Tim Atterton says an old-school approach to relationship management will help rebuild banks’ credibility. Photo: Gabriel Oliveira

Banks need relationship reboot

Friday, 13 July, 2018 - 15:25

In the early 1990s, Kenya’s Equity Building Society was close to being wound-up, until its finance director James Mwangi started work on a turnaround strategy.

In the decades since, Equity has grown from having a few thousand customers to about 8 million, and transitioned from building society to bank.

Mr Mwangi went on to become chief executive and, in 2012, was named EY’s global entrepreneur of the year.

Perth-based Tim Atterton, a former Small Business Development Corporation chair who has dealt with Equity since 2013, told Business News Mr Mwangi had placed a big focus on customer relations.

An example of this approach can be found just five years ago, when a major consulting firm advised Equity to close 60 branches.
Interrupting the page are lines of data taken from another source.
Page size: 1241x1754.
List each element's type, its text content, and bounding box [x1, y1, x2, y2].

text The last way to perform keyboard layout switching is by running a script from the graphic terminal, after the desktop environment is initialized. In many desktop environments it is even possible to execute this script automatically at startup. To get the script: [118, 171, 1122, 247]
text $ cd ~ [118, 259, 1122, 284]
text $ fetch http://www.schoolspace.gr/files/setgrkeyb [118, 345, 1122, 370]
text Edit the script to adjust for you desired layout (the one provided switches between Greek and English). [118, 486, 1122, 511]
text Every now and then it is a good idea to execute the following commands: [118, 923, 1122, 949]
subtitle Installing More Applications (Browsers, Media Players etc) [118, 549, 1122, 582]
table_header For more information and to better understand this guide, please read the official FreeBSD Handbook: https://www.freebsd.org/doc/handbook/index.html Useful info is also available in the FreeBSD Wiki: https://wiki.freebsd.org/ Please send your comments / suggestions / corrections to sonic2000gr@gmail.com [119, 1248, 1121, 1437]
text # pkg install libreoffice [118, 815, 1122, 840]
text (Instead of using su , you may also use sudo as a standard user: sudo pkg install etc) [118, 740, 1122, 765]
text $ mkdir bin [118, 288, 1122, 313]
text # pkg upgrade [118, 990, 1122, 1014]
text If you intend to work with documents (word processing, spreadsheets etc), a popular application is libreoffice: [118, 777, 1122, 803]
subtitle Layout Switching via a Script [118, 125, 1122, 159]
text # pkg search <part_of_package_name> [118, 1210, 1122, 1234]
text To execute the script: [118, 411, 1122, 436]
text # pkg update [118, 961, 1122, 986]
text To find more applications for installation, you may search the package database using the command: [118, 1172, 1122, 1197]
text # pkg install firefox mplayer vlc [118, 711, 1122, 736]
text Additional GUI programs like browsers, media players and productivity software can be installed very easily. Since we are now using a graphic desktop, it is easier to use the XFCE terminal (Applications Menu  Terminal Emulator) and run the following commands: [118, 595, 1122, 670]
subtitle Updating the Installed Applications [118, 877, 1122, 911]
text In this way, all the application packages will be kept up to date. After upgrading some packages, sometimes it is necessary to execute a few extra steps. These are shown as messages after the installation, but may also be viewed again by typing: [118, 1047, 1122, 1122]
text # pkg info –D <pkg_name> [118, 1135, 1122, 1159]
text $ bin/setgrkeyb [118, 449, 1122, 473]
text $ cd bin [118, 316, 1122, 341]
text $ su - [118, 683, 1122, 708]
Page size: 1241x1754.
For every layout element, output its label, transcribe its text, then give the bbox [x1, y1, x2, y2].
Instead, Mr Mwangi opted to change those locations into what he classified as relationship management centres.

Mr Atterton first worked with Equity on a strategy to sharpen its engagement with small and medium enterprise clients.

“The key thing (was) they had at least a million microfinance customers, and that’s typical in Africa,” Mr Atterton said.

“Logic says that, of those million microfinance customers, some of them have to go out and do something quite good, even if that’s only 0.1 per cent.

“(The bank) didn’t have the mechanism for capturing those transformative enterprises, they were losing those better customers.”

That meant the bank was taking the highest profile risk, the microfinance sector, without gaining the biggest reward, he said.

Mr Atterton said a part of the solution was to improve the alert system within the business for picking potentially transformative customers, relying largely on the first-hand expertise of relationship managers.

He worked with the bank to support the execution of that strategy for a further two years, running a training program for executives and managers.

The program was rolled out at other banks, and is now offered in Zambia as an executive diploma in SME relationship management.

It builds on work Mr Atterton did in the 1990s training employees at British bank Natwest, and in Perth for Bankwest.

Banks in the local market had moved over time to an approach that relied more on hardcore selling and higher customer volumes, he said.

“It struck me that you’ve got this real irony, where the African banks that actually poached a first-world model are now doing it better,” Mr Atterton said.

But he said relationship management was generally quite time-intensive.

“One of the American banks did an exercise a few years ago, and they came to the conclusion that if you want to relationship manage a small or medium-sized customer, the cost benefit was no more than 12 minutes a year,” Mr Atterton said.

“The secret of business banking is actually to be able to go into your portfolio and identify those that can make you money.”

That might only be about 12 or 15 per cent of the portfolio, he said.